# TASK:
Write the lines of the records below as a JSON list of strings, one string per line and no blank lines, covering the stretch from the line containing "Cap Cana Ausflüge auf Deutsch buchen" through the line containing "Datenschutzeinstellungen". Leave the pictures out of the list.

# SOURCE INFORMATION:
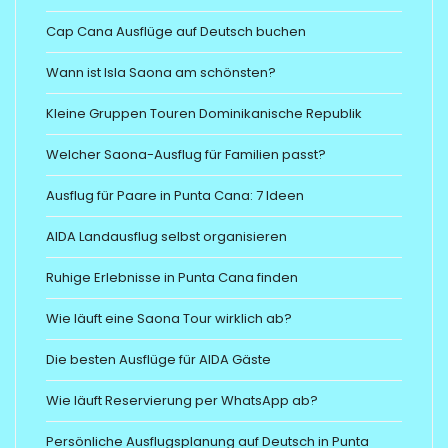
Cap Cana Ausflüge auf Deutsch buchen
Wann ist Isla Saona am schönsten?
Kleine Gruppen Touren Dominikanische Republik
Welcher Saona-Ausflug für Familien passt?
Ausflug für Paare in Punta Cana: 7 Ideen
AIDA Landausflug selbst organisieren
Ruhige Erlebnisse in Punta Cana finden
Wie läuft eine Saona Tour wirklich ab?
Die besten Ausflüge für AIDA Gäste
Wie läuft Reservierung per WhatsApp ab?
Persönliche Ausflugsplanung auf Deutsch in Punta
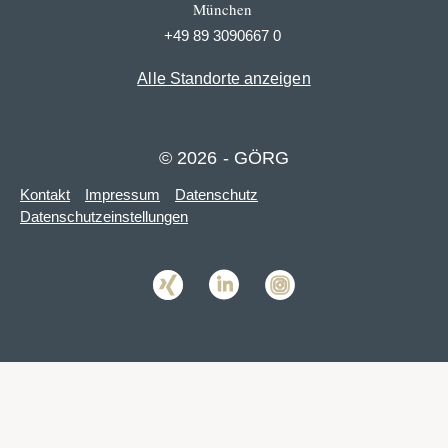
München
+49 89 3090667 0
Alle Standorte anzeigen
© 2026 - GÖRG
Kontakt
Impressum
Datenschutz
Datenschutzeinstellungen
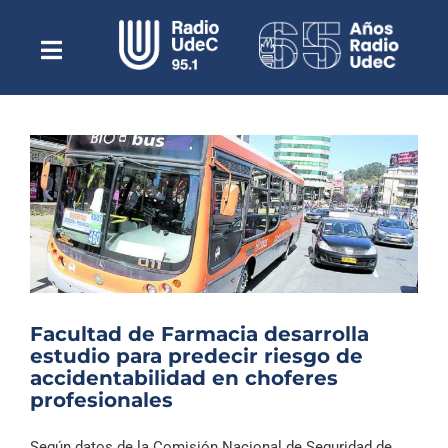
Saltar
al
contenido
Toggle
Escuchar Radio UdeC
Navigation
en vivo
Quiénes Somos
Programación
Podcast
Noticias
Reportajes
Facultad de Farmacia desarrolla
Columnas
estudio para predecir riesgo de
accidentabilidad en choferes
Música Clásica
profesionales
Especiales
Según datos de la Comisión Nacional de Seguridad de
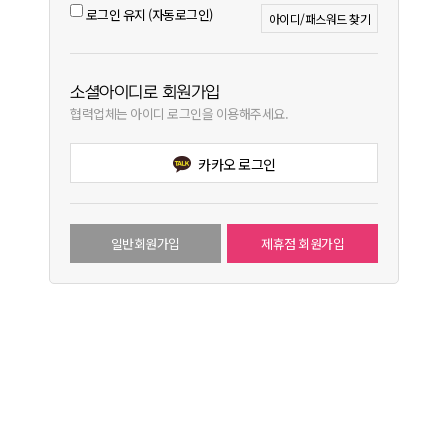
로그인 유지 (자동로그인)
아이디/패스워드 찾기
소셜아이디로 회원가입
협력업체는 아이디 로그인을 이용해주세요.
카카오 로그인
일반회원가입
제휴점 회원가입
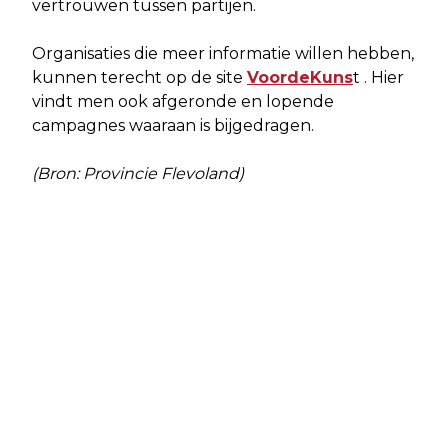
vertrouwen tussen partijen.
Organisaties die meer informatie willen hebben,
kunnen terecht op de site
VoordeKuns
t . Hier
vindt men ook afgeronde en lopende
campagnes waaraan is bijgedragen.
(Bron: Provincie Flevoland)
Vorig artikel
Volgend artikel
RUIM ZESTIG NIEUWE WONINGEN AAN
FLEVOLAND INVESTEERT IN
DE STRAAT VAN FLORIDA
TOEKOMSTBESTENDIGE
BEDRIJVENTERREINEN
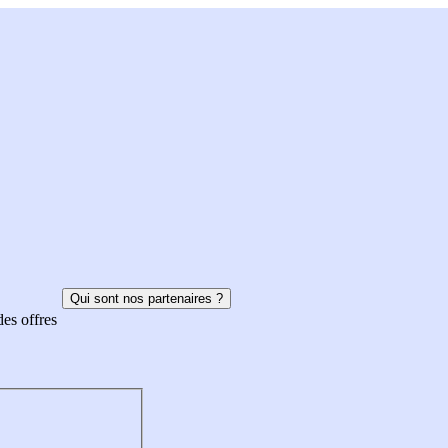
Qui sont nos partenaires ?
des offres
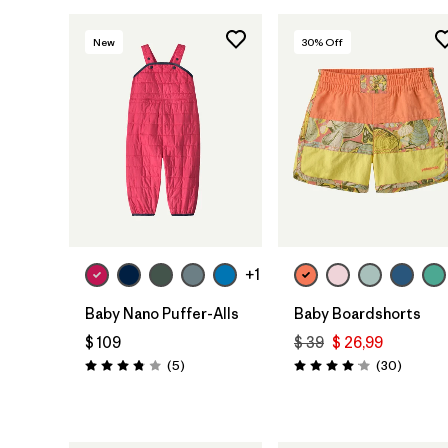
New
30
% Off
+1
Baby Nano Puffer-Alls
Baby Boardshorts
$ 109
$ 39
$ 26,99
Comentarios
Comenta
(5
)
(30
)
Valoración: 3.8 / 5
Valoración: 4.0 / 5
---
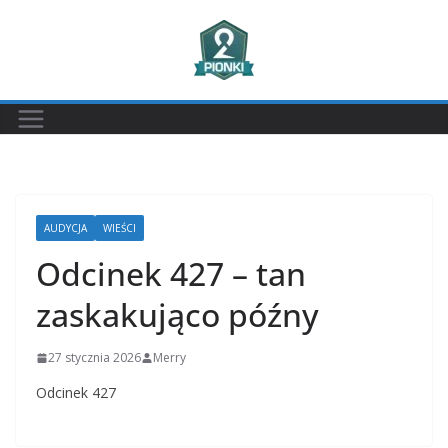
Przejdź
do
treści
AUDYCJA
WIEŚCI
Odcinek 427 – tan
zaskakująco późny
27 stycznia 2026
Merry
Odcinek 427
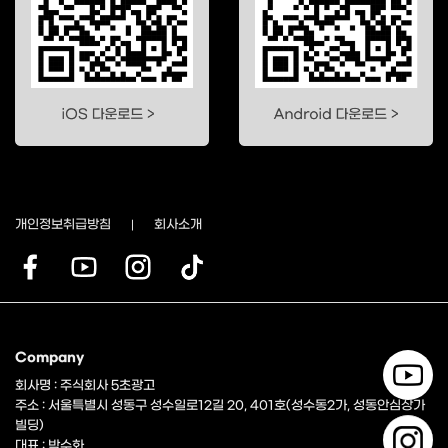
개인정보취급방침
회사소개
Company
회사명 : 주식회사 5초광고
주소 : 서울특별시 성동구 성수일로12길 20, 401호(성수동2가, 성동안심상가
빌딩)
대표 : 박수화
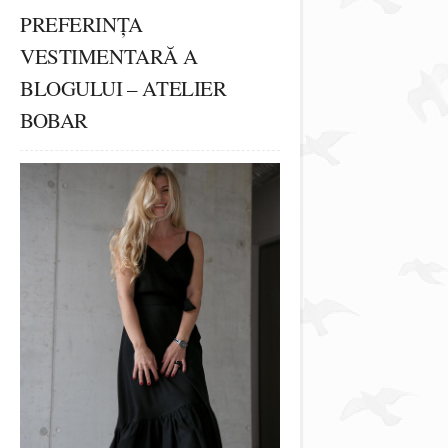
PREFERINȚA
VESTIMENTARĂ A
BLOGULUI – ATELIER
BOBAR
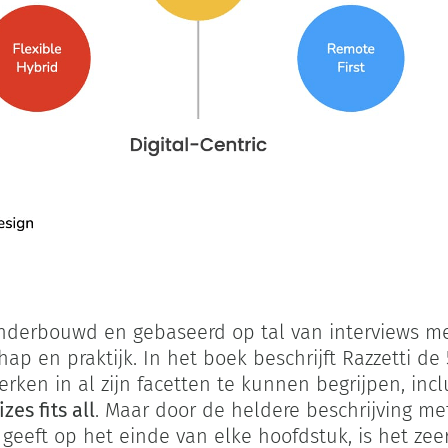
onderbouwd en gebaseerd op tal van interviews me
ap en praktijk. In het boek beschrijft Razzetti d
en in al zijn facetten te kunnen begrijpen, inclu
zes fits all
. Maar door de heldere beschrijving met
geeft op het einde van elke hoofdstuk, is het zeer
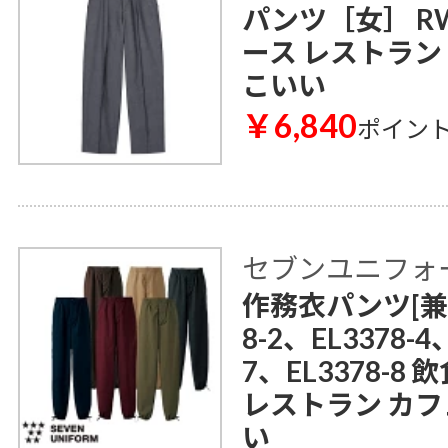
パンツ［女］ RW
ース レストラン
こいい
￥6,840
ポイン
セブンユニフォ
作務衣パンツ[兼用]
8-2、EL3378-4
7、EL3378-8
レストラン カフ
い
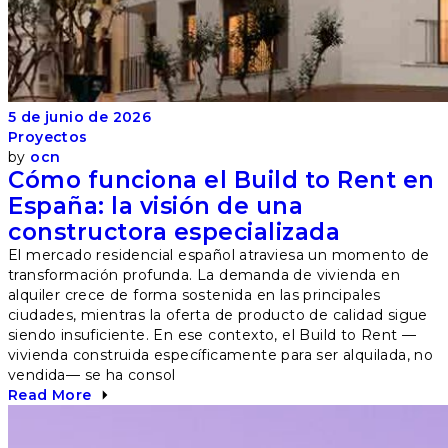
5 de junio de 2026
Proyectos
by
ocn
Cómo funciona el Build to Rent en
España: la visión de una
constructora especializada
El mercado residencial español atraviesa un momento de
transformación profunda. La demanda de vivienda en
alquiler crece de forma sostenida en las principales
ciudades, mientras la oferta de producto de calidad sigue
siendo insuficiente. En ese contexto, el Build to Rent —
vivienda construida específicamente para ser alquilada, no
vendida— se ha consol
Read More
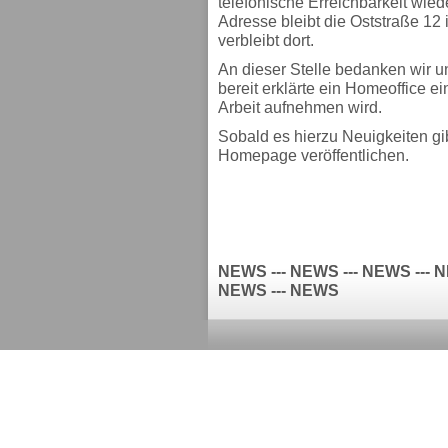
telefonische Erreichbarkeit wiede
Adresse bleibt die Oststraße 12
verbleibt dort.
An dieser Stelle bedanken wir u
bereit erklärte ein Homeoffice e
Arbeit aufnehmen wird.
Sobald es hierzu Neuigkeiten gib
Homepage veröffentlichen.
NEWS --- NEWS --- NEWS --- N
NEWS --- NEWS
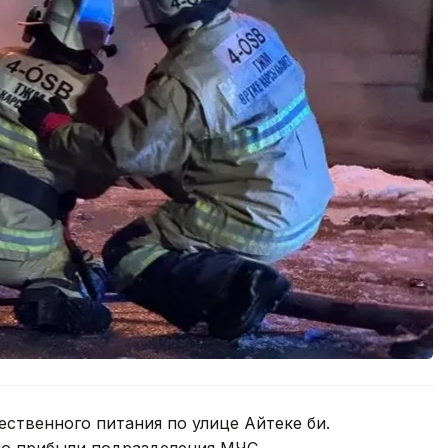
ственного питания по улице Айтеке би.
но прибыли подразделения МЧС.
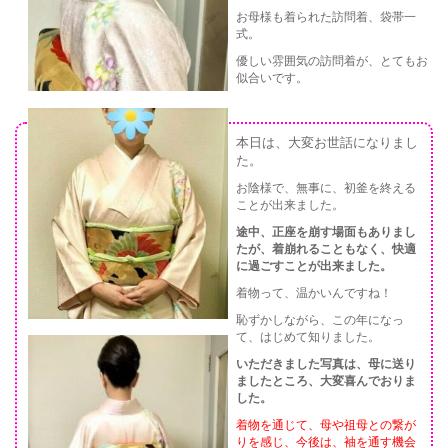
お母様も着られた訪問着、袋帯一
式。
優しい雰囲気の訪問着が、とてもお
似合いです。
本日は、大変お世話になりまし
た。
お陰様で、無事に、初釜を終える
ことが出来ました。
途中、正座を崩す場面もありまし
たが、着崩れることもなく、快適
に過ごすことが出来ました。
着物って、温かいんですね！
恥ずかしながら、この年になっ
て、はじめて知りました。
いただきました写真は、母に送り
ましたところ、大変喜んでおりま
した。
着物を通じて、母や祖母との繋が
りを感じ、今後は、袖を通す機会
...
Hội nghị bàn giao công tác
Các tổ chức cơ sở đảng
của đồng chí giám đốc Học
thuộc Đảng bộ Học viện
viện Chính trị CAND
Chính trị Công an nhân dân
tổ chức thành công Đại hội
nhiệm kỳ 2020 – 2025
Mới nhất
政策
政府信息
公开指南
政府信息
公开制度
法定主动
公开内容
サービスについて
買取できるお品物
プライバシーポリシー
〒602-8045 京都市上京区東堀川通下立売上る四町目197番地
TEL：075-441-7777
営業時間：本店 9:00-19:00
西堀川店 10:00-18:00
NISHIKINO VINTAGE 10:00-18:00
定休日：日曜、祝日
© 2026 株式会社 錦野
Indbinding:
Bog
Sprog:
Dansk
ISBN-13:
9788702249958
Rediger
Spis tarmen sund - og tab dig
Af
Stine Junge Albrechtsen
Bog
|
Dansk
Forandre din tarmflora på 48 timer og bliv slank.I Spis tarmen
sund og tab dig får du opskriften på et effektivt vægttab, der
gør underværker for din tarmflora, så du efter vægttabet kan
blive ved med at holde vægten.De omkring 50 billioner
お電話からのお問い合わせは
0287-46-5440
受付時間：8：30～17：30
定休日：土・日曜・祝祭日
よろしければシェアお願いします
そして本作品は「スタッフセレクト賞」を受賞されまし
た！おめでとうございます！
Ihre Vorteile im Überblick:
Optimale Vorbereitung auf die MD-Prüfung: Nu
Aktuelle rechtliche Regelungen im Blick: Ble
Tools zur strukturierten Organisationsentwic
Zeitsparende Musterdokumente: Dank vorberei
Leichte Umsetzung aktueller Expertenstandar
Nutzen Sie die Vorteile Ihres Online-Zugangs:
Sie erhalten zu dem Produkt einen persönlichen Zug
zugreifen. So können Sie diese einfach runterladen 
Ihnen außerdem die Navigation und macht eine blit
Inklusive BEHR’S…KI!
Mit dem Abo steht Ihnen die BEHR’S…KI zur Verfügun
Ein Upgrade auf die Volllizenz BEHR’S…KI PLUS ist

# SOLUTION FOR THIS TASK:
[
  "Cap Cana Ausflüge auf Deutsch buchen",
  "Wann ist Isla Saona am schönsten?",
  "Kleine Gruppen Touren Dominikanische Republik",
  "Welcher Saona-Ausflug für Familien passt?",
  "Ausflug für Paare in Punta Cana: 7 Ideen",
  "AIDA Landausflug selbst organisieren",
  "Ruhige Erlebnisse in Punta Cana finden",
  "Wie läuft eine Saona Tour wirklich ab?",
  "Die besten Ausflüge für AIDA Gäste",
  "Wie läuft Reservierung per WhatsApp ab?",
  "Persönliche Ausflugsplanung auf Deutsch in Punta",
  "München",
  "+49 89 3090667 0",
  "Alle Standorte anzeigen",
  "© 2026 - GÖRG",
  "Kontakt",
  "Impressum",
  "Datenschutz",
  "Datenschutzeinstellungen"
]